(EXERCISE DESCRIPTION)
Could you copy each line of the entries that contains "lines"?

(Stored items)
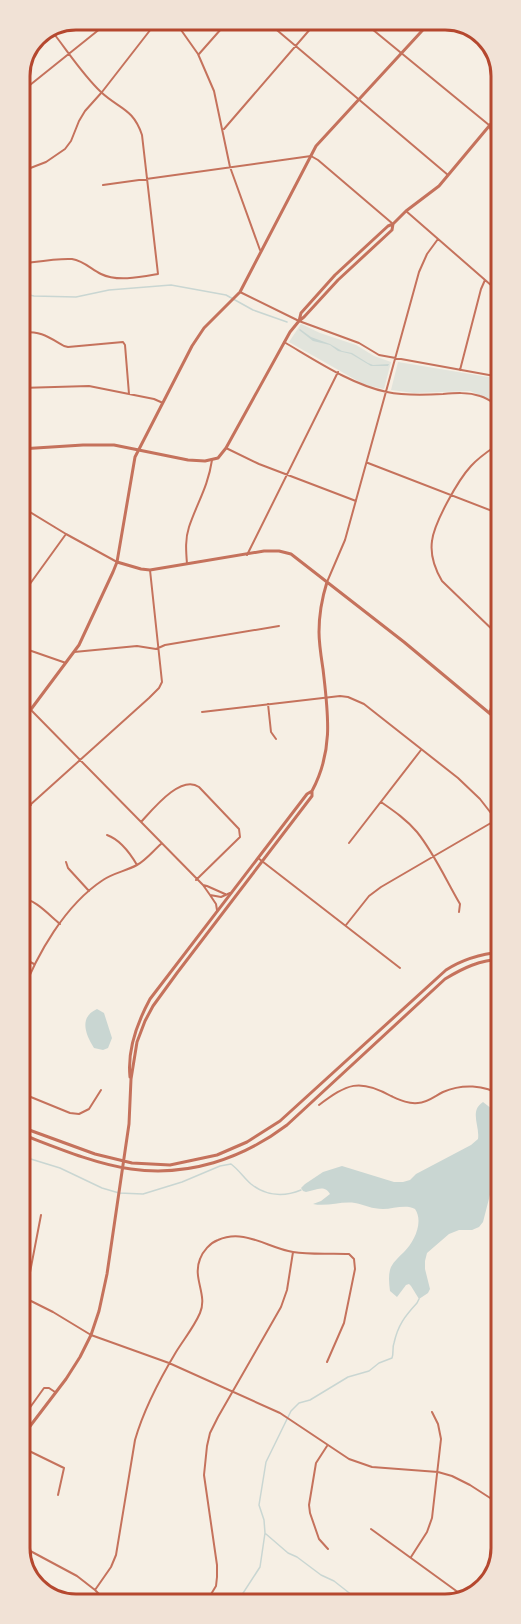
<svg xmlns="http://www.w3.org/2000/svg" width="521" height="1624" font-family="'Sofia Sans Condensed',sans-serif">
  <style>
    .green { fill: #e2e4dc }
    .water { fill: #c9d6d2 }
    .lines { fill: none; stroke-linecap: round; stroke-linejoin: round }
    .stream { stroke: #c9d6d2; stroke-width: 1.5 }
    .minor { stroke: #c5725c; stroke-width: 2 }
    .tertiary { stroke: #c5725c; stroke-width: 3 }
    .rim { fill: none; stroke: #b5482f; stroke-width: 3 }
  </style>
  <rect width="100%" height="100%" fill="#f6efe4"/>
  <!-- green -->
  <path class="green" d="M301 324 320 333 356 345 374 356 391 362 384 389 365 385 289 342Z
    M398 362 500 379V404L470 391 414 393 391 390Z"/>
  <!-- water -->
  <path class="water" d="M300 329 311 337 330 344 342 351 352 353 368 363 373 365 389 364 388 366H371L351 354 338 351 330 345 313 341 299 330Z
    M97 1009 104 1013 112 1038 108 1048 103 1050 94 1048C85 1034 79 1017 97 1009Z
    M483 1102 492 1109 501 1119V1173L492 1187 483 1222 479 1227 472 1230H459L449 1234 427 1253 425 1261V1269L430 1289 428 1293 419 1299 411 1286 409 1284 406 1285 397 1297 390 1291C389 1283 388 1274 391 1267 394 1261 399 1257 404 1252 414 1242 424 1222 415 1209 406 1204 393 1209 383 1209 372 1209 365 1205 355 1203 341 1201 327 1207 313 1204L321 1201 330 1194C325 1184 315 1190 306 1192L303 1191 301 1188 305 1184 323 1172 342 1166 394 1182H403L410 1180 416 1174 471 1145 478 1139C480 1126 469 1111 483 1102Z"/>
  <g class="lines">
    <!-- stream -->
    <path class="stream" d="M20 293 34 296 76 297 109 290 171 285 226 295 253 310 287 322
      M21 1156 60 1168 102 1188 119 1193 143 1194 182 1182 220 1166 231 1164C239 1170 244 1178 251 1184 266 1196 284 1197 301 1190
      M266 1534 288 1553 297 1557 321 1575 334 1581 362 1603
      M236 1604 260 1567 265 1533 264 1520 259 1505 266 1462 291 1411 299 1403 310 1400 348 1377 369 1371 379 1363 392 1358C394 1352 392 1348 394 1343 398 1325 405 1316 417 1303L419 1299"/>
    <!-- minor -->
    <path class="minor" d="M174 20 198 54 214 91 230 167 260 250
      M265 20 448 175
      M361 20 489 125 495 127 500 131
      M199 54 229 20
      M20 93 111 20
      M489 125 491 131 500 139
      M224 129 318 20
      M20 172 46 162 65 149 71 141 79 121 85 111 102 92 158 20
      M103 185 311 156 318 160 393 224
      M406 211 500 293
      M20 264C36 262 57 258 72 259 84 261 91 269 101 274 117 282 141 277 158 274L142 135C133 108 119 109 101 92 82 74 67 50 51 30
      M240 292 299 321 359 343 379 355 500 377
      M20 332C41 331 47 336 64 346L68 347 123 342 125 345 129 394
      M284 342C315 360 352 385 387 392 405 396 425 395 443 394 455 393 468 392 480 396 487 398 494 403 500 407
      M460 370 481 289 485 280
      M20 388 89 386 154 399 163 403
      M500 443C490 450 479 457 471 466 458 480 434 523 432 541 430 555 435 569 442 581L500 637
      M226 448 259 464 356 501
      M368 463 500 514
      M20 506 66 534 117 562
      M247 555 338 372
      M187 564C186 551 185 539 189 527 197 503 208 487 212 460
      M327 582 345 540 419 272 427 254 438 239
      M27 588 66 534
      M20 647 66 663
      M74 652 137 646 156 649 165 645 279 626
      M268 704 271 732 276 739
      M31 710 203 885 210 895 221 897 230 893
      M202 712 340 696 348 697 364 704 458 778 480 799 501 826
      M489 713 500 685
      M20 794 31 805
      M381 802C394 811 407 820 417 832 434 853 446 880 460 904L459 912
      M20 814 149 698 159 688 162 682 150 570
      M141 822C153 809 181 774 199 787L239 829 240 837 196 880
      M107 835C121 840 130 853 137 865
      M349 843 421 750
      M258 858 400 968
      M66 862 68 868 89 891
      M203 885 207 886 225 894
      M210 895 216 904 217 910
      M21 898C35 899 49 915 60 924
      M346 925 369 896 381 887 496 820
      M21 957 34 964
      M21 996C37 954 65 905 103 880 113 873 126 871 137 865 146 860 153 851 161 844
      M21 1093 70 1113 79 1114 89 1109 101 1090
      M319 1105C347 1084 359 1078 391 1096 400 1100 408 1104 418 1103 427 1103 435 1096 443 1092 461 1084 485 1084 501 1096
      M494 1293 501 1287
      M21 1296 53 1312 91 1335 169 1363 280 1413 349 1459 372 1467 438 1472 452 1476 470 1485 501 1505
      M21 1305 27 1288 41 1215
      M21 1420 44 1388H49L55 1392
      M327 1446 316 1463 309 1505 310 1513 319 1539 328 1549
      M21 1447 64 1468 58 1495
      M371 1529 466 1598
      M21 1546 77 1576 95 1590 109 1604
      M411 1557 427 1532 432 1518 441 1439 438 1424 432 1412
      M95 1590 111 1567 116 1555 135 1440C143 1412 161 1377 176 1352 184 1339 194 1327 200 1313 208 1295 192 1278 200 1259 203 1251 210 1243 218 1240 244 1228 268 1248 293 1252 311 1255 331 1253 349 1254L354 1259 355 1269 344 1323 327 1362
      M205 1604 216 1586 217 1577V1565L204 1475 207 1446 210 1433 218 1417 281 1307 287 1290 293 1252"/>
    <!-- tertiary -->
    <path class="tertiary" d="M299 321 301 313 335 275 388 226 393 224 406 211 439 186 500 113
      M20 449 83 445H114L188 460 205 461 218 458 226 448 290 332 299 321 304 317 338 280 392 230 393 224
      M117 562 141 569 150 570 264 551H279L291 554 404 642 500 722
      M20 724 79 645 113 572 117 562 135 457 192 346 204 328 240 292 316 146 432 20
      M130 1077C127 1049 137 1023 150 999L307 794 312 791
      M21 1127 95 1154 132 1163 170 1165 217 1155 247 1142 280 1121 446 970C463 959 481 954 501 952
      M21 1134C55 1147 95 1164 131 1169 188 1177 242 1159 287 1125L445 979C463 968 480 960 501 959
      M21 1438 66 1379 80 1357 91 1335 99 1311 107 1274 129 1124 131 1079 137 1042 145 1021 153 1006 177 973 312 796V791C334 750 328 713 323 669 321 656 319 644 319 632 319 614 322 598 327 582"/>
  </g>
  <!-- crop -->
  <path d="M0 0H521V1624H0ZM76 30H445A46 46 0 0 1 491 76V1548A46 46 0 0 1 445 1594H76A46 46 0 0 1 30 1548V76A46 46 0 0 1 76 30Z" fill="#f1e2d6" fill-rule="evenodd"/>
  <path class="rim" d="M76 30H445A46 46 0 0 1 491 76V1548A46 46 0 0 1 445 1594H76A46 46 0 0 1 30 1548V76A46 46 0 0 1 76 30Z"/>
</svg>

(RESULT OF THE TASK)
    .lines { fill: none; stroke-linecap: round; stroke-linejoin: round }
  <g class="lines">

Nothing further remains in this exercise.